Implementation:Online ml River Bandit ThompsonSampling
| Knowledge Sources | |
|---|---|
| Domains | Online_Learning, Multi_Armed_Bandits, Bayesian_Methods, Probabilistic_Programming |
| Last Updated | 2026-02-08 16:00 GMT |
Overview
A Bayesian bandit algorithm that uses probability matching by sampling from posterior distributions to balance exploration and exploitation.
Description
Thompson Sampling is a probabilistic approach where each arm maintains a posterior distribution over its reward. At each step, the algorithm samples a value from each arm's posterior and selects the arm with the highest sample. This naturally balances exploration (sampling from uncertain distributions) and exploitation (favoring arms with high expected rewards). While Beta distributions are commonly used for binary rewards, any probability distribution can be used depending on the reward structure. The algorithm has strong theoretical guarantees and often performs well in practice.
Usage
Use Thompson Sampling when you want a principled Bayesian approach with good empirical performance. It's particularly effective with Beta distributions for binary rewards or Gaussian distributions for continuous rewards.
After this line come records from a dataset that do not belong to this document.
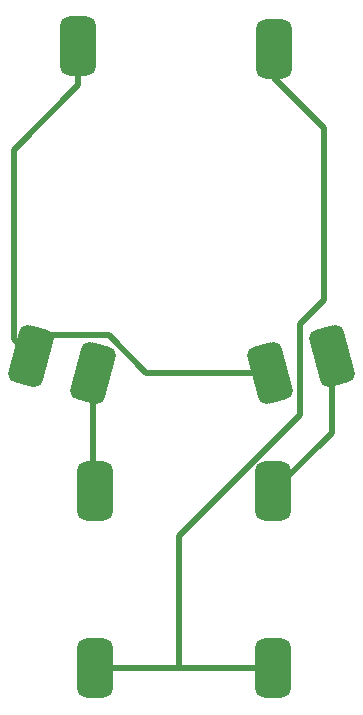
<source format=gbr>
%TF.GenerationSoftware,KiCad,Pcbnew,6.0.0-rc1-unknown-65cbf2d2b7~144~ubuntu18.04.1*%
%TF.CreationDate,2022-01-27T22:08:06+01:00*%
%TF.ProjectId,raketenpinguin,72616b65-7465-46e7-9069-6e6775696e2e,rev?*%
%TF.SameCoordinates,Original*%
%TF.FileFunction,Copper,L2,Bot*%
%TF.FilePolarity,Positive*%
%FSLAX46Y46*%
G04 Gerber Fmt 4.6, Leading zero omitted, Abs format (unit mm)*
G04 Created by KiCad (PCBNEW 6.0.0-rc1-unknown-65cbf2d2b7~144~ubuntu18.04.1) date 2022-01-27 22:08:06*
%MOMM*%
%LPD*%
G01*
G04 APERTURE LIST*
G04 Aperture macros list*
%AMRoundRect*
0 Rectangle with rounded corners*
0 $1 Rounding radius*
0 $2 $3 $4 $5 $6 $7 $8 $9 X,Y pos of 4 corners*
0 Add a 4 corners polygon primitive as box body*
4,1,4,$2,$3,$4,$5,$6,$7,$8,$9,$2,$3,0*
0 Add four circle primitives for the rounded corners*
1,1,$1+$1,$2,$3*
1,1,$1+$1,$4,$5*
1,1,$1+$1,$6,$7*
1,1,$1+$1,$8,$9*
0 Add four rect primitives between the rounded corners*
20,1,$1+$1,$2,$3,$4,$5,0*
20,1,$1+$1,$4,$5,$6,$7,0*
20,1,$1+$1,$6,$7,$8,$9,0*
20,1,$1+$1,$8,$9,$2,$3,0*%
G04 Aperture macros list end*
%TA.AperFunction,SMDPad,CuDef*%
%ADD10RoundRect,0.750000X0.750000X-1.750000X0.750000X1.750000X-0.750000X1.750000X-0.750000X-1.750000X0*%
%TD*%
%TA.AperFunction,SMDPad,CuDef*%
%ADD11RoundRect,0.750000X1.177378X-1.496256X0.271511X1.884484X-1.177378X1.496256X-0.271511X-1.884484X0*%
%TD*%
%TA.AperFunction,SMDPad,CuDef*%
%ADD12RoundRect,0.750000X0.271511X-1.884484X1.177378X1.496256X-0.271511X1.884484X-1.177378X-1.496256X0*%
%TD*%
%TA.AperFunction,Conductor*%
%ADD13C,0.500000*%
%TD*%
G04 APERTURE END LIST*
D10*
%TO.P,R101,1*%
%TO.N,Net-(D101-Pad1)*%
X87060000Y-80620000D03*
%TO.P,R101,2*%
%TO.N,/GND*%
X87060000Y-95620000D03*
%TD*%
D11*
%TO.P,D101,1,K*%
%TO.N,Net-(D101-Pad1)*%
X91998000Y-69181189D03*
%TO.P,D101,2,A*%
%TO.N,/V+*%
X86782000Y-70578812D03*
%TD*%
D10*
%TO.P,J101,1,Pin_1*%
%TO.N,/V+*%
X70540000Y-42960000D03*
%TD*%
D12*
%TO.P,D102,1,K*%
%TO.N,Net-(D102-Pad1)*%
X71798000Y-70578812D03*
%TO.P,D102,2,A*%
%TO.N,/V+*%
X66582000Y-69181189D03*
%TD*%
D10*
%TO.P,J102,1,Pin_1*%
%TO.N,/GND*%
X87130000Y-43180000D03*
%TD*%
%TO.P,R102,1*%
%TO.N,Net-(D102-Pad1)*%
X71980000Y-80620000D03*
%TO.P,R102,2*%
%TO.N,/GND*%
X71980000Y-95620000D03*
%TD*%
D13*
%TO.N,Net-(D101-Pad1)*%
X91998000Y-69181189D02*
X91998000Y-75682000D01*
X91998000Y-75682000D02*
X87060000Y-80620000D01*
%TO.N,/V+*%
X73120344Y-67407085D02*
X76292071Y-70578812D01*
X68356104Y-67407085D02*
X73120344Y-67407085D01*
X65090000Y-67689189D02*
X66582000Y-69181189D01*
X70540000Y-46250000D02*
X65090000Y-51700000D01*
X65090000Y-51700000D02*
X65090000Y-67689189D01*
X76292071Y-70578812D02*
X86782000Y-70578812D01*
X66582000Y-69181189D02*
X68356104Y-67407085D01*
X70540000Y-42960000D02*
X70540000Y-46250000D01*
%TO.N,Net-(D102-Pad1)*%
X71798000Y-80438000D02*
X71980000Y-80620000D01*
X71798000Y-70578812D02*
X71798000Y-80438000D01*
%TO.N,/GND*%
X79050000Y-95620000D02*
X71980000Y-95620000D01*
X87060000Y-95620000D02*
X79050000Y-95620000D01*
X91390000Y-64407246D02*
X91390000Y-49880000D01*
X89303623Y-66493623D02*
X91390000Y-64407246D01*
X89303623Y-74180000D02*
X89303623Y-66493623D01*
X79050000Y-84433623D02*
X89303623Y-74180000D01*
X91390000Y-49880000D02*
X87130000Y-45620000D01*
X79050000Y-95620000D02*
X79050000Y-84433623D01*
X87130000Y-45620000D02*
X87130000Y-43180000D01*
%TD*%
M02*

</source>
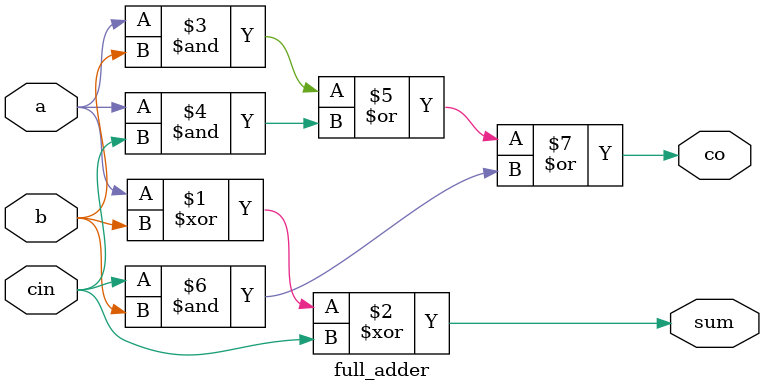
<source format=v>
module full_adder(a,b,cin,sum,co);

input a,b,cin;
output sum,co;

assign sum=a^b^cin;
assign co=(a&b)|(a&cin)|(cin&b);

endmodule

</source>
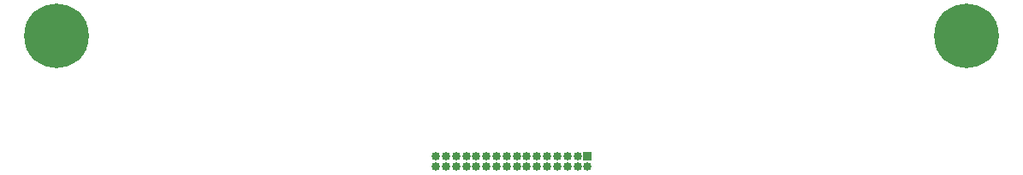
<source format=gbr>
%TF.GenerationSoftware,KiCad,Pcbnew,(5.1.9-0-10_14)*%
%TF.CreationDate,2021-09-09T15:19:59-05:00*%
%TF.ProjectId,nand7400-plaque,6e616e64-3734-4303-902d-706c61717565,rev?*%
%TF.SameCoordinates,Original*%
%TF.FileFunction,Copper,L2,Bot*%
%TF.FilePolarity,Positive*%
%FSLAX46Y46*%
G04 Gerber Fmt 4.6, Leading zero omitted, Abs format (unit mm)*
G04 Created by KiCad (PCBNEW (5.1.9-0-10_14)) date 2021-09-09 15:19:59*
%MOMM*%
%LPD*%
G01*
G04 APERTURE LIST*
%TA.AperFunction,ComponentPad*%
%ADD10O,0.850000X0.850000*%
%TD*%
%TA.AperFunction,ComponentPad*%
%ADD11R,0.850000X0.850000*%
%TD*%
%TA.AperFunction,ComponentPad*%
%ADD12C,6.400000*%
%TD*%
G04 APERTURE END LIST*
D10*
%TO.P,REF\u002A\u002A,32*%
%TO.N,N/C*%
X132650000Y-86270000D03*
%TO.P,REF\u002A\u002A,31*%
X132650000Y-85270000D03*
%TO.P,REF\u002A\u002A,30*%
X133650000Y-86270000D03*
%TO.P,REF\u002A\u002A,29*%
X133650000Y-85270000D03*
%TO.P,REF\u002A\u002A,28*%
X134650000Y-86270000D03*
%TO.P,REF\u002A\u002A,27*%
X134650000Y-85270000D03*
%TO.P,REF\u002A\u002A,26*%
X135650000Y-86270000D03*
%TO.P,REF\u002A\u002A,25*%
X135650000Y-85270000D03*
%TO.P,REF\u002A\u002A,24*%
X136650000Y-86270000D03*
%TO.P,REF\u002A\u002A,23*%
X136650000Y-85270000D03*
%TO.P,REF\u002A\u002A,22*%
X137650000Y-86270000D03*
%TO.P,REF\u002A\u002A,21*%
X137650000Y-85270000D03*
%TO.P,REF\u002A\u002A,20*%
X138650000Y-86270000D03*
%TO.P,REF\u002A\u002A,19*%
X138650000Y-85270000D03*
%TO.P,REF\u002A\u002A,18*%
X139650000Y-86270000D03*
%TO.P,REF\u002A\u002A,17*%
X139650000Y-85270000D03*
%TO.P,REF\u002A\u002A,16*%
X140650000Y-86270000D03*
%TO.P,REF\u002A\u002A,15*%
X140650000Y-85270000D03*
%TO.P,REF\u002A\u002A,14*%
X141650000Y-86270000D03*
%TO.P,REF\u002A\u002A,13*%
X141650000Y-85270000D03*
%TO.P,REF\u002A\u002A,12*%
X142650000Y-86270000D03*
%TO.P,REF\u002A\u002A,11*%
X142650000Y-85270000D03*
%TO.P,REF\u002A\u002A,10*%
X143650000Y-86270000D03*
%TO.P,REF\u002A\u002A,9*%
X143650000Y-85270000D03*
%TO.P,REF\u002A\u002A,8*%
X144650000Y-86270000D03*
%TO.P,REF\u002A\u002A,7*%
X144650000Y-85270000D03*
%TO.P,REF\u002A\u002A,6*%
X145650000Y-86270000D03*
%TO.P,REF\u002A\u002A,5*%
X145650000Y-85270000D03*
%TO.P,REF\u002A\u002A,4*%
X146650000Y-86270000D03*
%TO.P,REF\u002A\u002A,3*%
X146650000Y-85270000D03*
%TO.P,REF\u002A\u002A,2*%
X147650000Y-86270000D03*
D11*
%TO.P,REF\u002A\u002A,1*%
X147650000Y-85270000D03*
%TD*%
D12*
%TO.P,REF\u002A\u002A,1*%
%TO.N,N/C*%
X95150000Y-73350000D03*
%TD*%
%TO.P,REF\u002A\u002A,1*%
%TO.N,N/C*%
X185150000Y-73350000D03*
%TD*%
M02*

</source>
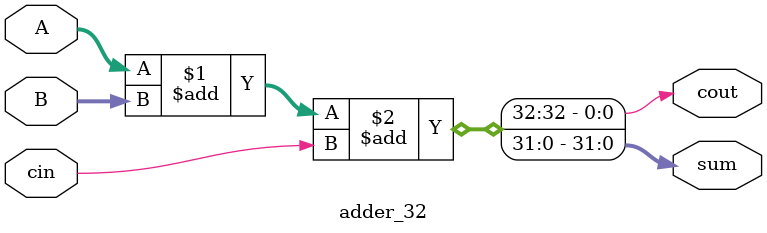
<source format=v>
`timescale 10 ns / 1 ns

`define DATA_WIDTH 32

module alu (
    input  [`DATA_WIDTH - 1:0]  A,
    input  [`DATA_WIDTH - 1:0]  B,
    input  [              2:0]  ALUop,
    output                      Overflow,
    output                      CarryOut,
    output                      Zero,
    output [`DATA_WIDTH - 1:0]  Result
);

    localparam AND = 3'b000;
    localparam  OR = 3'b001;
    localparam ADD = 3'b010;
    localparam SUB = 3'b110;
    localparam SLT = 3'b111;

    wire   [`DATA_WIDTH - 1:0]  B2;
    wire                        cout;
    wire   [`DATA_WIDTH - 1:0]  sum;

    adder_32 alu_adder (
        .A(          A),
        .B(         B2),
        .cin( b_invert),
        .cout(    cout),
        .sum(      sum)
    );

    // for subtraction
    assign       B2 = (ALUop == SUB || ALUop == SLT) ? ~B : B;
    assign b_invert = (ALUop == SUB || ALUop == SLT) ? 1'b1 : 1'b0;

    assign Overflow = (ALUop == ADD) ? ((A[`DATA_WIDTH - 1] == B[`DATA_WIDTH - 1]) && (A[`DATA_WIDTH - 1] ^ sum[`DATA_WIDTH - 1]))
                    : (ALUop == SUB || ALUop == SLT) ? ((A[`DATA_WIDTH - 1] ^ B[`DATA_WIDTH - 1]) && (A[`DATA_WIDTH - 1] ^ sum[`DATA_WIDTH - 1]))
                    : `DATA_WIDTH'bx;

    assign CarryOut = (ALUop == ADD) ? cout
                    : (ALUop == SUB) ? (~A[`DATA_WIDTH - 1] && B[`DATA_WIDTH - 1])
                                    || ((A[`DATA_WIDTH - 1] == B[`DATA_WIDTH - 1]) && sum[`DATA_WIDTH - 1])
                    : `DATA_WIDTH'bx;

    assign     Zero = (Result == `DATA_WIDTH'b0);

    assign   Result = (ALUop == AND) ? A & B
                    : (ALUop == OR ) ? A | B
                    : (ALUop == ADD || ALUop == SUB) ? sum
                    : (ALUop == SLT) ? sum[`DATA_WIDTH - 1] ^ Overflow
                    : `DATA_WIDTH'bx;
endmodule

module adder_32 (
    input  [`DATA_WIDTH - 1:0]  A,
    input  [`DATA_WIDTH - 1:0]  B,
    input                       cin,
    output                      cout,
    output [`DATA_WIDTH - 1:0]  sum
);
    assign {cout, sum} = A + B + cin;
endmodule

</source>
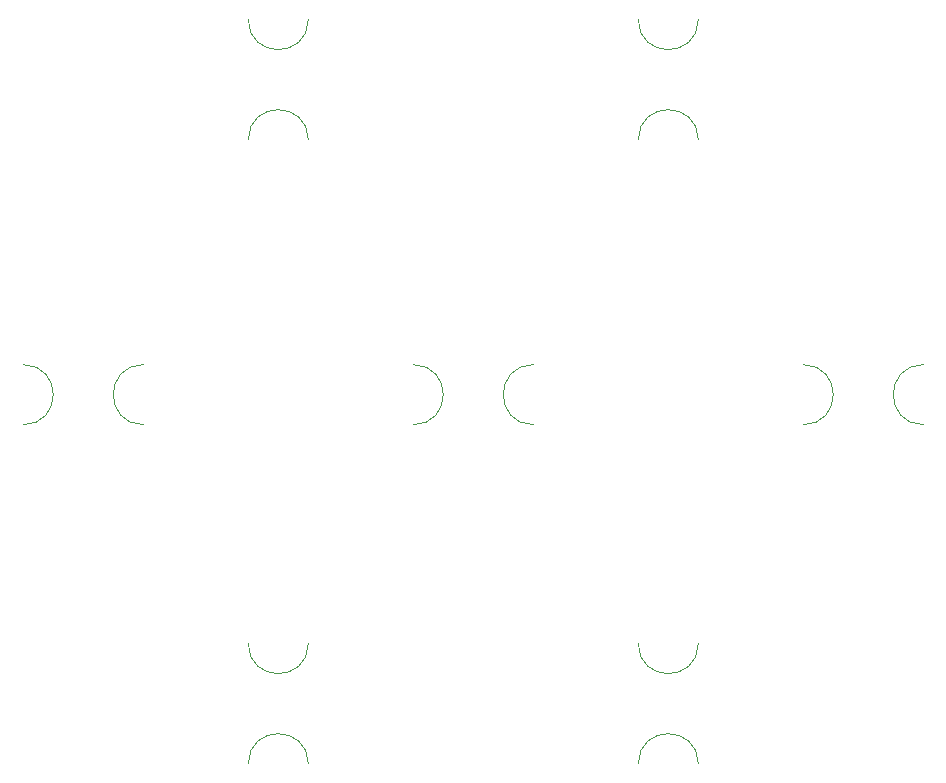
<source format=gbr>
G04 #@! TF.GenerationSoftware,KiCad,Pcbnew,(5.1.6)-1*
G04 #@! TF.CreationDate,2020-10-29T18:05:45+08:00*
G04 #@! TF.ProjectId,panelized,70616e65-6c69-47a6-9564-2e6b69636164,rev?*
G04 #@! TF.SameCoordinates,Original*
G04 #@! TF.FileFunction,Other,ECO2*
%FSLAX46Y46*%
G04 Gerber Fmt 4.6, Leading zero omitted, Abs format (unit mm)*
G04 Created by KiCad (PCBNEW (5.1.6)-1) date 2020-10-29 18:05:45*
%MOMM*%
%LPD*%
G01*
G04 APERTURE LIST*
%ADD10C,0.120000*%
G04 APERTURE END LIST*
D10*
X113030000Y-130429000D02*
G75*
G02*
X107950000Y-130429000I-2540000J0D01*
G01*
X107950000Y-140589000D02*
G75*
G02*
X113030000Y-140589000I2540000J0D01*
G01*
X146050000Y-130429000D02*
G75*
G02*
X140970000Y-130429000I-2540000J0D01*
G01*
X140970000Y-140589000D02*
G75*
G02*
X146050000Y-140589000I2540000J0D01*
G01*
X113030000Y-77597000D02*
G75*
G02*
X107950000Y-77597000I-2540000J0D01*
G01*
X107950000Y-87757000D02*
G75*
G02*
X113030000Y-87757000I2540000J0D01*
G01*
X146050000Y-77597000D02*
G75*
G02*
X140970000Y-77597000I-2540000J0D01*
G01*
X140970000Y-87757000D02*
G75*
G02*
X146050000Y-87757000I2540000J0D01*
G01*
X88900000Y-106807000D02*
G75*
G02*
X88900000Y-111887000I0J-2540000D01*
G01*
X99060000Y-111887000D02*
G75*
G02*
X99060000Y-106807000I0J2540000D01*
G01*
X121920000Y-106807000D02*
G75*
G02*
X121920000Y-111887000I0J-2540000D01*
G01*
X132080000Y-111887000D02*
G75*
G02*
X132080000Y-106807000I0J2540000D01*
G01*
X154940000Y-106807000D02*
G75*
G02*
X154940000Y-111887000I0J-2540000D01*
G01*
X165100000Y-111887000D02*
G75*
G02*
X165100000Y-106807000I0J2540000D01*
G01*
M02*

</source>
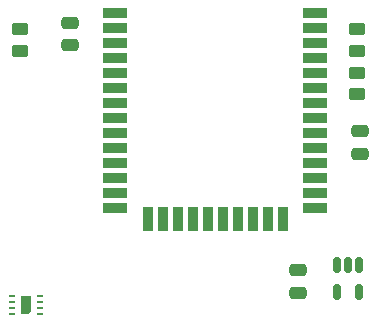
<source format=gbr>
G04 #@! TF.GenerationSoftware,KiCad,Pcbnew,(5.99.0-11535-gf6cac49802)*
G04 #@! TF.CreationDate,2021-08-06T14:04:52-04:00*
G04 #@! TF.ProjectId,esphome-humitemp,65737068-6f6d-4652-9d68-756d6974656d,1*
G04 #@! TF.SameCoordinates,Original*
G04 #@! TF.FileFunction,Paste,Top*
G04 #@! TF.FilePolarity,Positive*
%FSLAX46Y46*%
G04 Gerber Fmt 4.6, Leading zero omitted, Abs format (unit mm)*
G04 Created by KiCad (PCBNEW (5.99.0-11535-gf6cac49802)) date 2021-08-06 14:04:52*
%MOMM*%
%LPD*%
G01*
G04 APERTURE LIST*
G04 Aperture macros list*
%AMRoundRect*
0 Rectangle with rounded corners*
0 $1 Rounding radius*
0 $2 $3 $4 $5 $6 $7 $8 $9 X,Y pos of 4 corners*
0 Add a 4 corners polygon primitive as box body*
4,1,4,$2,$3,$4,$5,$6,$7,$8,$9,$2,$3,0*
0 Add four circle primitives for the rounded corners*
1,1,$1+$1,$2,$3*
1,1,$1+$1,$4,$5*
1,1,$1+$1,$6,$7*
1,1,$1+$1,$8,$9*
0 Add four rect primitives between the rounded corners*
20,1,$1+$1,$2,$3,$4,$5,0*
20,1,$1+$1,$4,$5,$6,$7,0*
20,1,$1+$1,$6,$7,$8,$9,0*
20,1,$1+$1,$8,$9,$2,$3,0*%
%AMFreePoly0*
4,1,6,0.450000,-0.800000,-0.450000,-0.800000,-0.450000,0.530000,-0.180000,0.800000,0.450000,0.800000,0.450000,-0.800000,0.450000,-0.800000,$1*%
G04 Aperture macros list end*
%ADD10RoundRect,0.250000X-0.450000X0.262500X-0.450000X-0.262500X0.450000X-0.262500X0.450000X0.262500X0*%
%ADD11FreePoly0,180.000000*%
%ADD12R,0.550000X0.250000*%
%ADD13RoundRect,0.250000X-0.475000X0.250000X-0.475000X-0.250000X0.475000X-0.250000X0.475000X0.250000X0*%
%ADD14RoundRect,0.250000X0.450000X-0.262500X0.450000X0.262500X-0.450000X0.262500X-0.450000X-0.262500X0*%
%ADD15RoundRect,0.150000X-0.150000X0.512500X-0.150000X-0.512500X0.150000X-0.512500X0.150000X0.512500X0*%
%ADD16R,2.000000X0.900000*%
%ADD17R,0.900000X2.000000*%
G04 APERTURE END LIST*
D10*
X100500000Y-53425000D03*
X100500000Y-55250000D03*
D11*
X101000000Y-76750000D03*
D12*
X102175000Y-77500000D03*
X102175000Y-77000000D03*
X102175000Y-76500000D03*
X102175000Y-76000000D03*
X99825000Y-76000000D03*
X99825000Y-76500000D03*
X99825000Y-77000000D03*
X99825000Y-77500000D03*
D13*
X129250000Y-62050000D03*
X129250000Y-63950000D03*
D14*
X129000000Y-55250000D03*
X129000000Y-53425000D03*
D13*
X104750000Y-52862500D03*
X104750000Y-54762500D03*
X124000000Y-73800000D03*
X124000000Y-75700000D03*
D14*
X129000000Y-58912500D03*
X129000000Y-57087500D03*
D15*
X129200000Y-73362500D03*
X128250000Y-73362500D03*
X127300000Y-73362500D03*
X127300000Y-75637500D03*
X129200000Y-75637500D03*
D16*
X108500000Y-51995000D03*
X108500000Y-53265000D03*
X108500000Y-54535000D03*
X108500000Y-55805000D03*
X108500000Y-57075000D03*
X108500000Y-58345000D03*
X108500000Y-59615000D03*
X108500000Y-60885000D03*
X108500000Y-62155000D03*
X108500000Y-63425000D03*
X108500000Y-64695000D03*
X108500000Y-65965000D03*
X108500000Y-67235000D03*
X108500000Y-68505000D03*
D17*
X111285000Y-69505000D03*
X112555000Y-69505000D03*
X113825000Y-69505000D03*
X115095000Y-69505000D03*
X116365000Y-69505000D03*
X117635000Y-69505000D03*
X118905000Y-69505000D03*
X120175000Y-69505000D03*
X121445000Y-69505000D03*
X122715000Y-69505000D03*
D16*
X125500000Y-68505000D03*
X125500000Y-67235000D03*
X125500000Y-65965000D03*
X125500000Y-64695000D03*
X125500000Y-63425000D03*
X125500000Y-62155000D03*
X125500000Y-60885000D03*
X125500000Y-59615000D03*
X125500000Y-58345000D03*
X125500000Y-57075000D03*
X125500000Y-55805000D03*
X125500000Y-54535000D03*
X125500000Y-53265000D03*
X125500000Y-51995000D03*
M02*

</source>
The algorithm adapts naturally to the uncertainty in reward estimates without needing tuning parameters.
Code Reference
Source Location
- Repository: Online_ml_River
- File: river/bandit/thompson.py
Signature
class ThompsonSampling(bandit.base.Policy):
def __init__(
self,
reward_obj: proba.base.Distribution | None = None,
burn_in=0,
seed: int | None = None,
):
...
Import
from river import bandit
I/O Contract
| Parameter | Type | Description |
|---|---|---|
| reward_obj | proba.Distribution (optional) | Distribution to sample from (defaults to proba.Beta()) |
| burn_in | int (default: 0) | Minimum pulls per arm before sampling |
| seed | int (optional) | Random seed for reproducibility |
Usage Examples
import gymnasium as gym
from river import bandit
from river import proba
from river import stats
env = gym.make('river_bandits/CandyCaneContest-v0')
_ = env.reset(seed=42)
_ = env.action_space.seed(123)
# Use Beta distribution for binary rewards
policy = bandit.ThompsonSampling(
reward_obj=proba.Beta(),
seed=101
)
metric = stats.Sum()
while True:
arm = policy.pull(range(env.action_space.n))
observation, reward, terminated, truncated, info = env.step(arm)
policy.update(arm, reward)
metric.update(reward)
if terminated or truncated:
break
print(metric) # Sum: 820.
# Use Gaussian for continuous rewards
policy_gauss = bandit.ThompsonSampling(
reward_obj=proba.Gaussian(),
seed=42
)